Press Release

Registered Nurses to hold rally Nov. 29 protesting HCA Florida Osceola Hospital scheme to slash birthing services to parents and newborns

Group of four nurses outside hold signs "Staff up for safe care"

“HCA’s service cuts are discriminatory and will hit our low-income, high-risk patients and babies hardest.”

Registered nurses at HCA Florida Osceola Hospital in Kissimmee, Fla., will hold a rally on Nov. 29 to protest management’s scheme to drastically slash services to mothers, parents, and infants, announced National Nurses Organizing Committee/National Nurses United (NNOC/NNU) today.

The scheme, which includes closing the nursery unit, is officially scheduled to begin Dec. 12, but the hospital started making operational changes in units providing birth care this past summer, including reassigning nurses to the neonatal intensive care unit (NICU) without adequate training.  

“We are speaking up for our patients because they cannot speak up for themselves. It is clear to us that HCA’s service cuts are discriminatory and will hit our low-income, high-risk patients and their babies hardest,” said Ginnie England, RN in the nursery unit. “The units serving mothers and newborns have been short-staffed for many months, including a loss of fifty percent of our NICU nurses over this past year. We want the hospital to proactively work to retain seasoned RNs and hire more nurses, not reduce services to some of our hospital’s most vulnerable patients, including newborns.”

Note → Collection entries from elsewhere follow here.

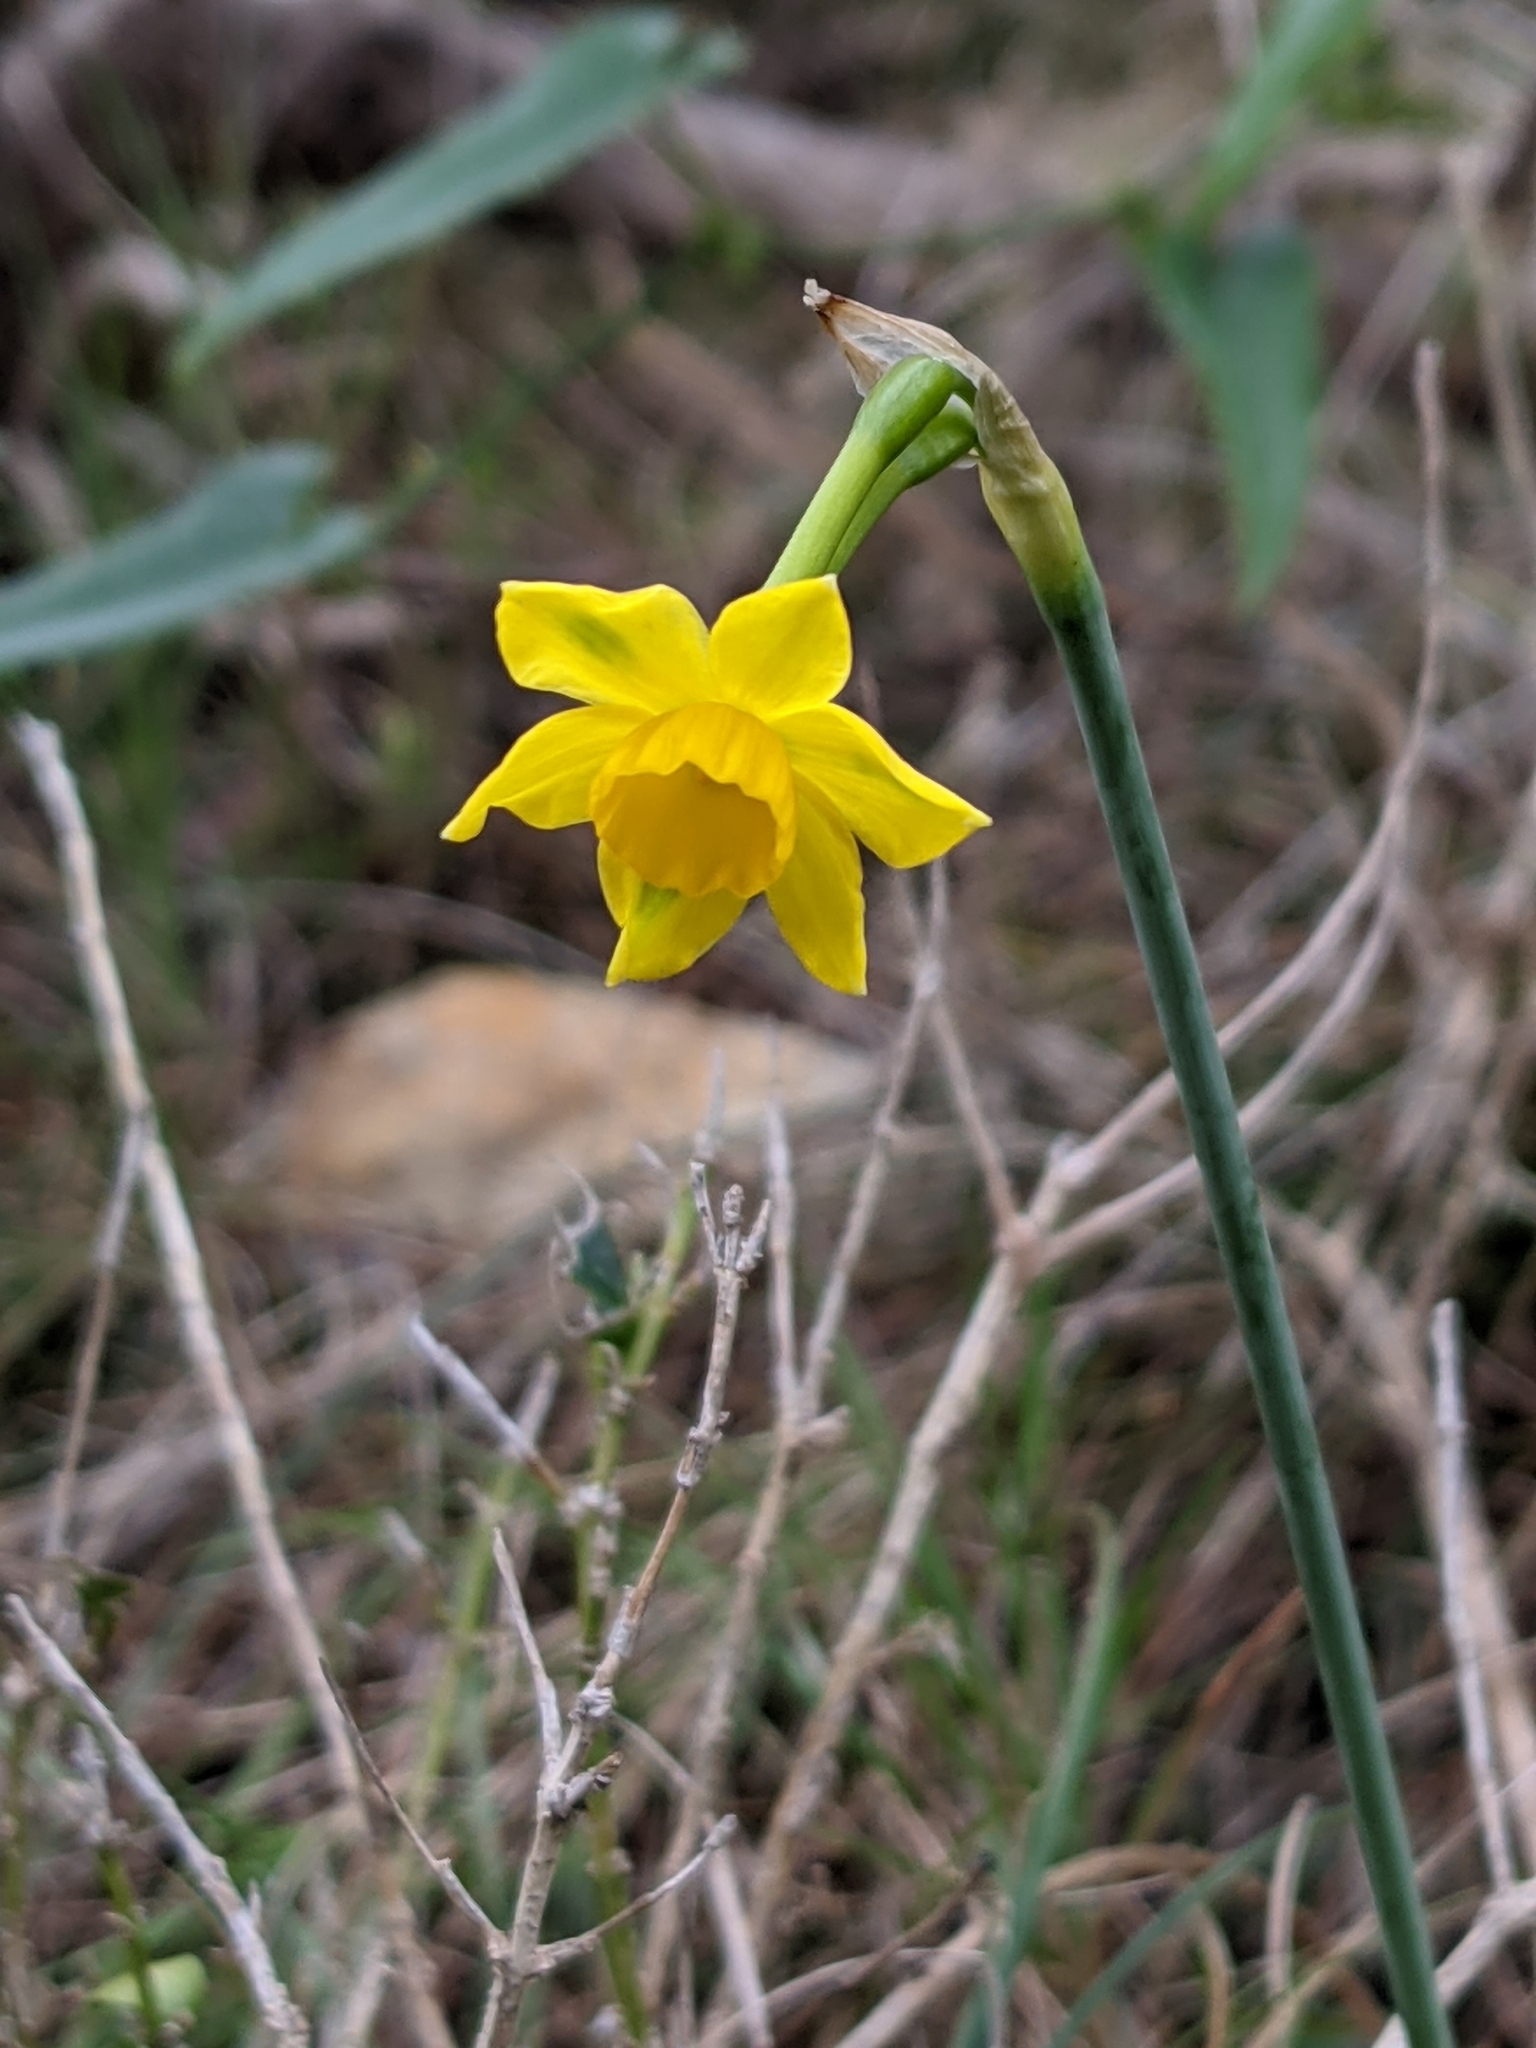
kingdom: Plantae
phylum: Tracheophyta
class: Liliopsida
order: Asparagales
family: Amaryllidaceae
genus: Narcissus
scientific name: Narcissus assoanus
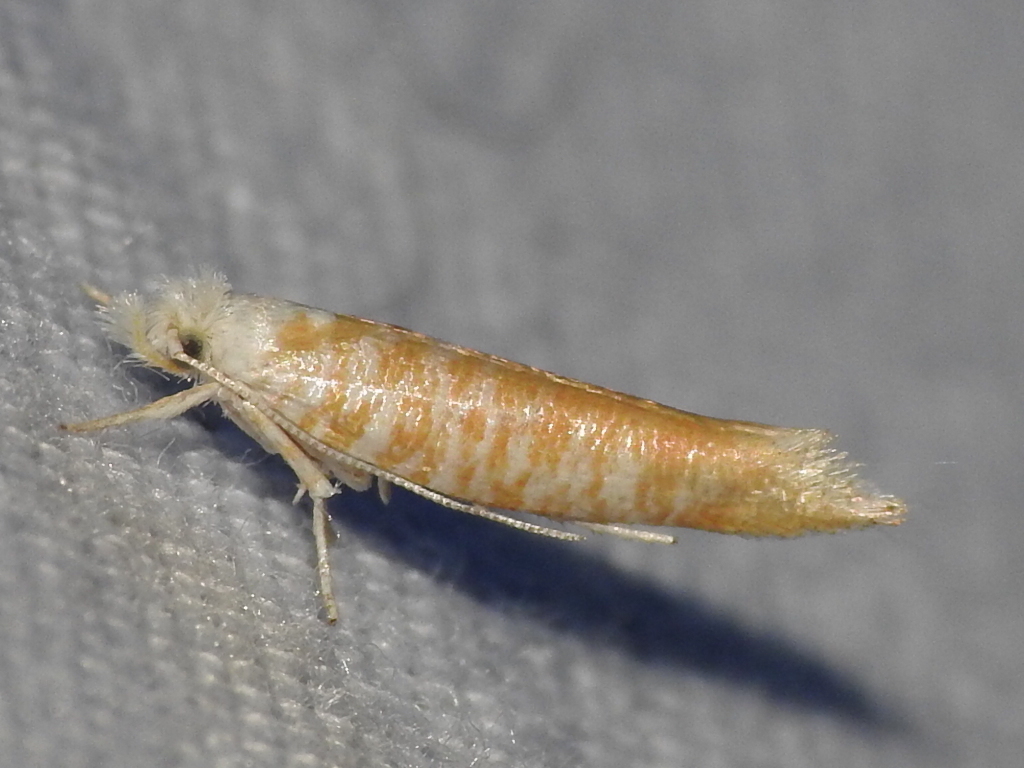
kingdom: Animalia
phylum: Arthropoda
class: Insecta
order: Lepidoptera
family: Yponomeutidae
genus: Zelleria
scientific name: Zelleria retiniella
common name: Brindled zelleria
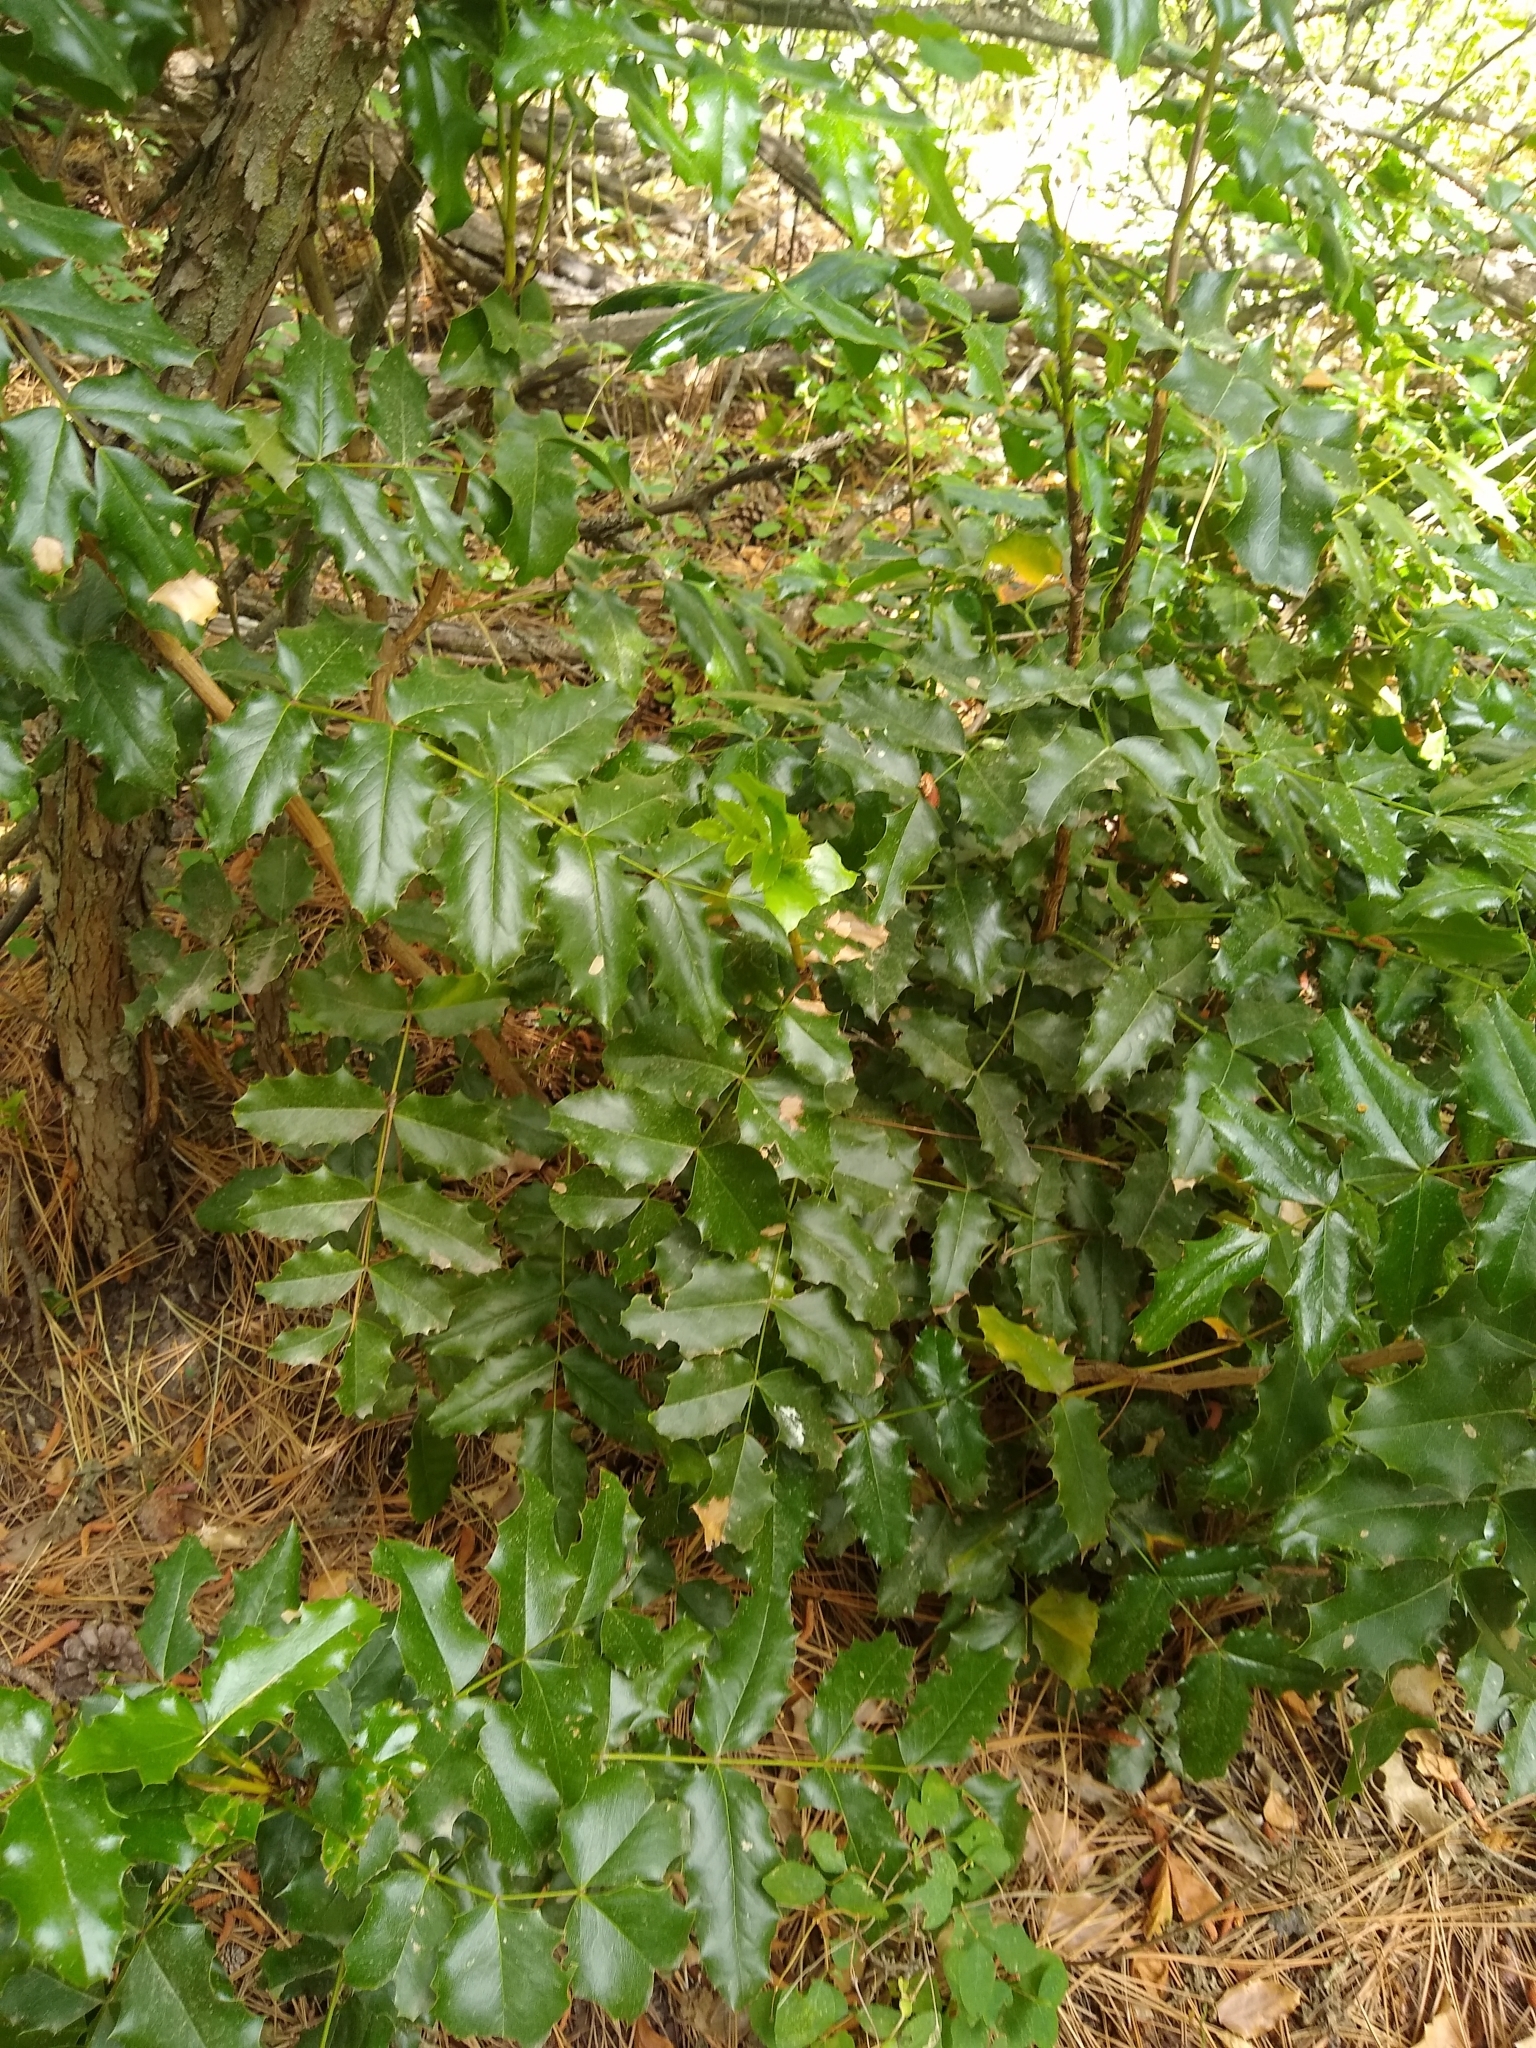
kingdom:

  • Who: Registered nurses at HCA Florida Osceola Hospital
  • What: Rally to protest dramatic reduction in birthing services to parents and infants
  • When: Tuesday, Nov. 29, 7:30 a.m.
  • Where: SW corner of W. Oak Street and N. Central Ave., near the HCA Florida Osceola Hospital in Kissimmee, Fla.

According to nurses, the hospital serves a large number of high-risk patients, many of whom are low income, non-English-speaking immigrants who have not received adequate prenatal care. Labor and delivery RNs report that it is already a challenge to adequately monitor deliveries for these patients due to short-staffing. But under the new scheme, RNs would have even less time for monitoring, as they would also be tasked with providing care for the newborns, who are currently cared for by a nursery nurse from the moment they are born.

But if the nursery is closed, there will be no respite care for new parents; they will be expected to care for their newborns, regardless of their postpartum condition. Under the current structure, nursery RNs provide care for most of the issues that may arise with babies born healthy. After Dec. 12, the hospital plans to send those babies to the NICU. To compensate for staffing short-falls in the NICU, the scheme calls for utilizing ancillary staff with far less training and non-NICU RNs, despite the fact that their proposed training would not be completed until March 2023.

“HCA is claiming that their plans to close the nursery are "evidence-based" and "family-centered," but the truth is that our patients will be at risk if HCA is successful in implementing this plan,” said Cassandra Gomes, an RN in the labor and delivery unit. “I am very proud to be part of the team of nurses who are standing united to be the voice for our patients, including our newborns, in the face of HCA’s corporate greed.”


National Nurses Organizing Committee is an affiliate of National Nurses United, the largest and fastest-growing union and professional association of registered nurses in the United States with nearly 225,000 members nationwide.